Officials dispatched riot trucks to control the demonstration, but allowed it to continue until after 11:00 p.m.
Mandalay officials held an emergency press conference around 10:00 p.m. to say that high demand for electricity at the start of the summer and a lack of rainfall needed to generate hydropower from the country’s dams were at fault for the recent blackouts.
But residents demanded to know how much of the region’s electricity was being sold to neighboring China.
Three other cities have seen similar demonstrations over electricity in the past two days, including nearby Monywa as well as Pyay, in the southern part of the country, and Thone Kwa, near Rangoon.
But the protests in Mandalay are the country’s largest since the 2007 Saffron Revolution, when soaring gas prices prompted thousands to take to the streets in the capital, triggering a brutal crackdown.
Since then, Burma’s nominally civilian government that took over last year has implemented a series of reforms, including a law allowing peaceful protest.
After landmark elections held in November 2010, Mandalay's electricity supply was relatively stable, because candidates had promised to provide better service, residents said.
But in recent months, blackouts have become routine, they said.
Kachin conflict
On Sunday, state media blamed national power shortages on attacks by ethnic Kachin rebels on four towers that form part of the national power grid in northern Burma’s Shan state.
Bomb blasts by the Kachin Independence Army (KIA) had destroyed the four towers, the official New Light of Myanmar newspaper said, amid fighting that has intensified since a 17-year peace agreement was shattered in June.

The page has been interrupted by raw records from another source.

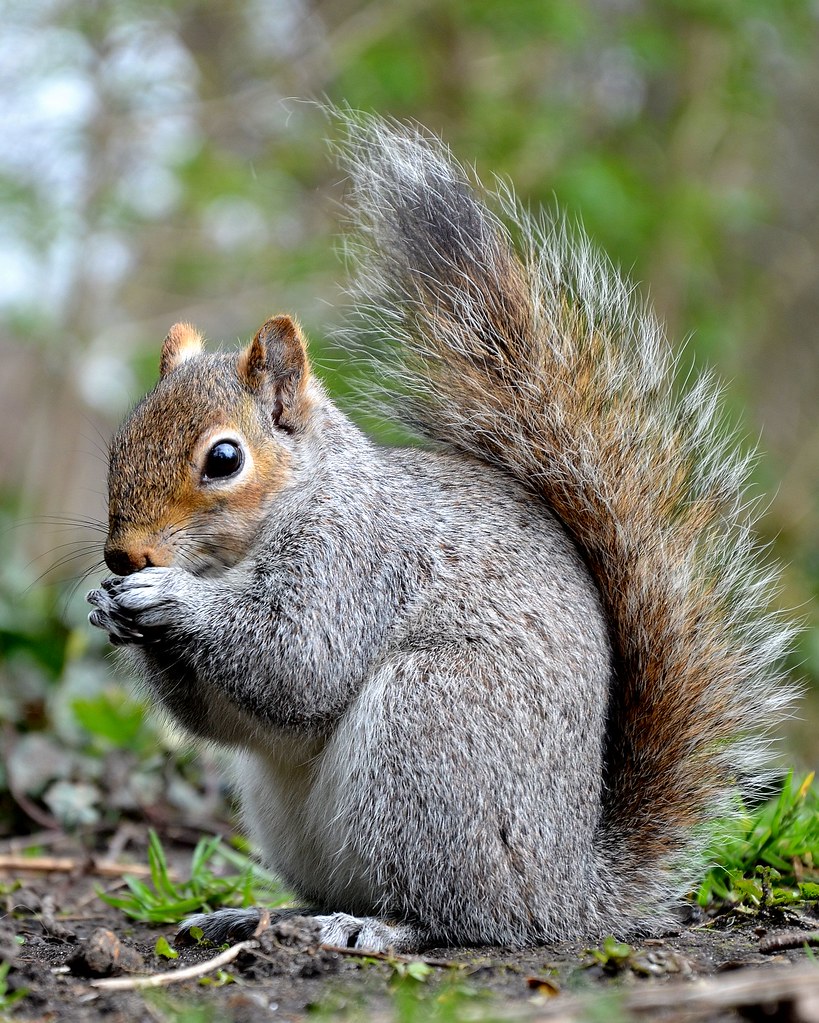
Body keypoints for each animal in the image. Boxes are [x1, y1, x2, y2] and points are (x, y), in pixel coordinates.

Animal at [87, 112, 796, 953]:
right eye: (120, 440)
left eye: (223, 459)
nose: (124, 554)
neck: (291, 506)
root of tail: (568, 892)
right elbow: (227, 715)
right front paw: (111, 605)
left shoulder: (353, 560)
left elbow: (298, 664)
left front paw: (169, 596)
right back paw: (260, 913)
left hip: (429, 734)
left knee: (454, 915)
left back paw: (378, 929)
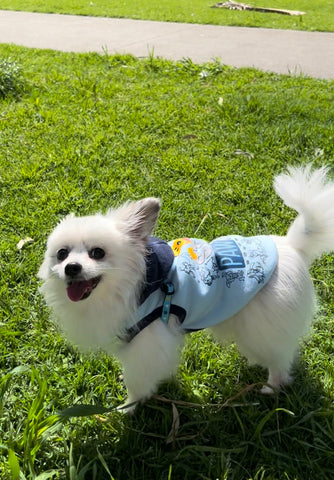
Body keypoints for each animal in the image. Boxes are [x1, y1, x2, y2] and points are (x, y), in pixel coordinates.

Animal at [37, 166, 334, 408]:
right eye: (62, 254)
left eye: (97, 253)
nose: (71, 268)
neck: (133, 286)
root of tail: (292, 246)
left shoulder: (146, 342)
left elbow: (137, 380)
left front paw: (127, 407)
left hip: (264, 325)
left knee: (280, 360)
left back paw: (271, 386)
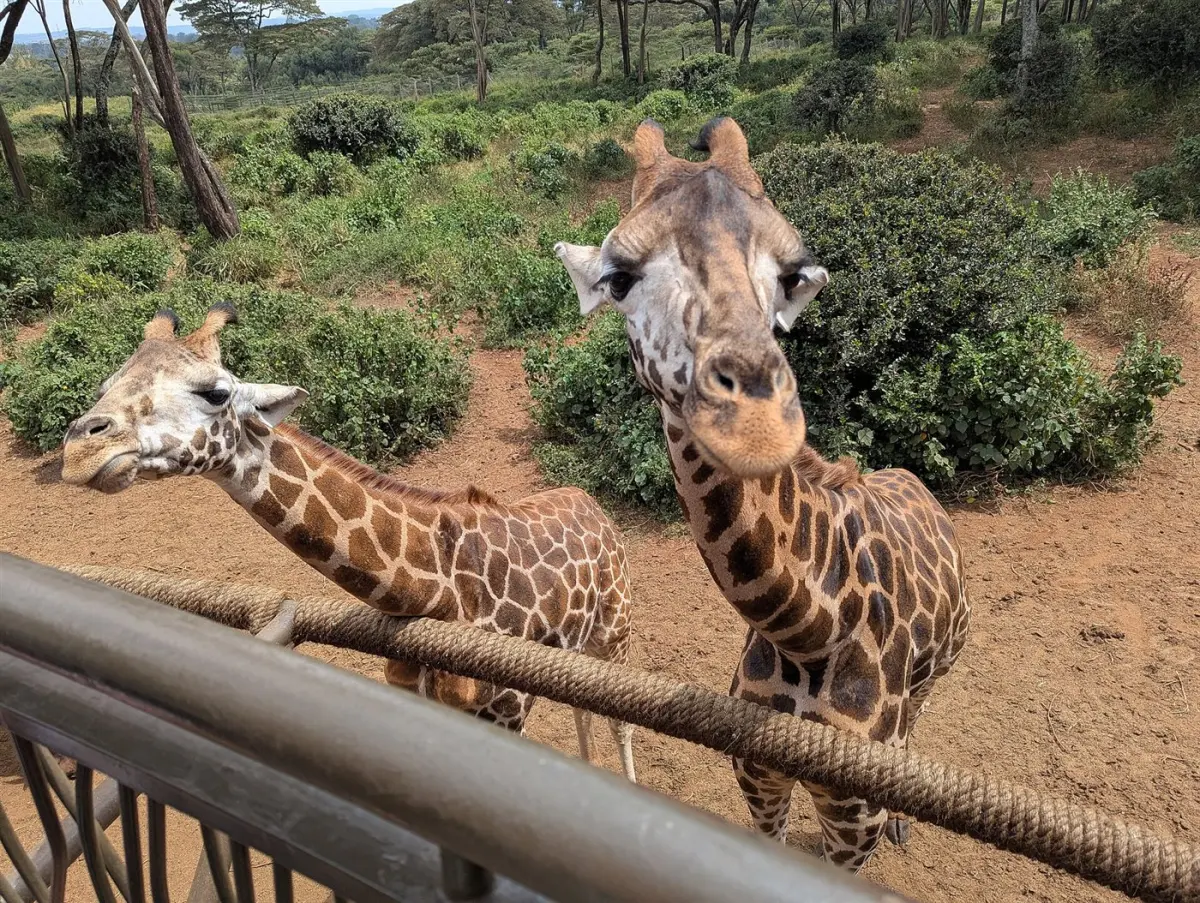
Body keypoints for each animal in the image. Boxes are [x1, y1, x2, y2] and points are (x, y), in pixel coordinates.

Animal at [59, 303, 636, 781]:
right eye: (107, 383)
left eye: (216, 392)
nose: (79, 452)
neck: (438, 593)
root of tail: (593, 504)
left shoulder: (509, 707)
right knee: (587, 709)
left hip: (615, 633)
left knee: (618, 721)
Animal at [554, 117, 971, 870]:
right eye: (618, 279)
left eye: (791, 276)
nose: (755, 422)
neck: (809, 630)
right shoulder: (757, 775)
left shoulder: (851, 817)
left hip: (942, 664)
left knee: (917, 719)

The bombing occurred just before a government delegation met with Kachin leaders on Monday in Thailand’s Chiang Rai for unofficial talks aimed at forging a ceasefire agreement.
"It was just a preliminary discussion in order to make future meetings possible,” Gen. Gwan Maw, the KIA’s deputy commander-in-chief, said of the meeting.
Neither side has commented on the details of the discussion, which is believed to be their fourth unofficial meeting.
At least 60,000 have been forced to flee their homes amid the fighting, with some living in internally displaced person (IDP) camps in Burma and others across the border in China.
Reported Zaw Moe Kyaw and Tin Aung Khine for RFA's Burmese service. Translated by Win Naing. Written in English by Rachel Vandenbrink.